The major stock market averages opened slightly higher after Apple’s (AAPL) surprise earnings announcement (sell below). The Dow is currently up 39 pts and the SPX is just above flat. Not surprisingly, the tech sector is leading the way, up .8% in early trading. The defensive sectors are giving up yesterday’s gains (except, oddly, for real estate). The energy sector is down .8% on lower oil prices. WTI crude oil fell back to $63.40/barrel following a report showing higher than expected crude stockpiles. Bonds are gaining ground again today as yields tick lower. The 10-year Treasury yield is back down to 2.48%.
Apple (AAPL) posted first quarter results that topped Wall Street estimates. Growth wasn’t all that impressive; sales fell 5% from year-ago levels and earnings-per-share fell 10%. The simple fact is that analysts had become too pessimistic after last quarter’s guide-down. The iPhone business continued to struggle, down 17%. But services—which include Apple Pay, iTunes and Apple Music—grew sales 16%. For his part, CEO Tim Cook is more optimistic about China than he was three months ago. He said the Chinese government’s economic stimulus seems to be working and certainly more constructive trade talks with the US is a positive. In this he echoed recent comments from the CEOs of Goldman Sachs (GS) and Blackrock (BLK). Apple’s mainland China sales fell 22% but that’s an improvement from the prior quarter. Management raised current quarter guidance. AAPL stock is up 5.8% this morning.
CVS Health (CVS) also reported results that exceeded analysts’ consensus forecast and the stock is up 5% this morning.

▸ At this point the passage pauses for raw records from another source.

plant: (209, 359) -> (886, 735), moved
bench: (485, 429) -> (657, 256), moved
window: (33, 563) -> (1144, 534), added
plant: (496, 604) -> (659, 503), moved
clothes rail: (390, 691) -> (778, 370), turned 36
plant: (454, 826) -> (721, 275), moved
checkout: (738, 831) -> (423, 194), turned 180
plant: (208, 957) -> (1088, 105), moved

Total revenue rose 35% from year-ago levels (due to the Aetna acquisition). Same-store sales rose 3.8% vs. 2.6% expected. It was apparent that the pharmacy services division continued to struggle with price compression, but that’s not news to investors. The important thing is that growth and cashflow are improving. Management raised its full-year 2019 earnings guidance.
Payroll processor ADP estimates that the US economy generated 275,000 new private sector jobs in April. That figure, if it can be trusted, is far higher than economists were anticipating. ADP also upwardly revised its estimate March payroll gains to 151,000. We’ll have to wait until Friday to get corroboration from the government’s Employment Situation Report. It’s just hard to see how the economy continues to generate so many jobs when the unemployment rate is under 4% and GDP growth is stepping down from 3% to 2%.
ISM’s Manufacturing Index fell to 52.8 in April vs. 55.3 in the prior month. While any reading above 50.0 indicates businesses are still expanding, the index hasn’t been this low since late 2016. Most of the components of the report also declined, including hiring activity, new orders, and priced paid for raw materials. In addition, the exports component fell below 50 for the first time in three years. Imports also fell below 50. It does appear that global economic growth is rather weak and that the US is performing relatively better. But of course there is an ongoing debate as to whether the US might end up “importing” that weakness in the form of deflation.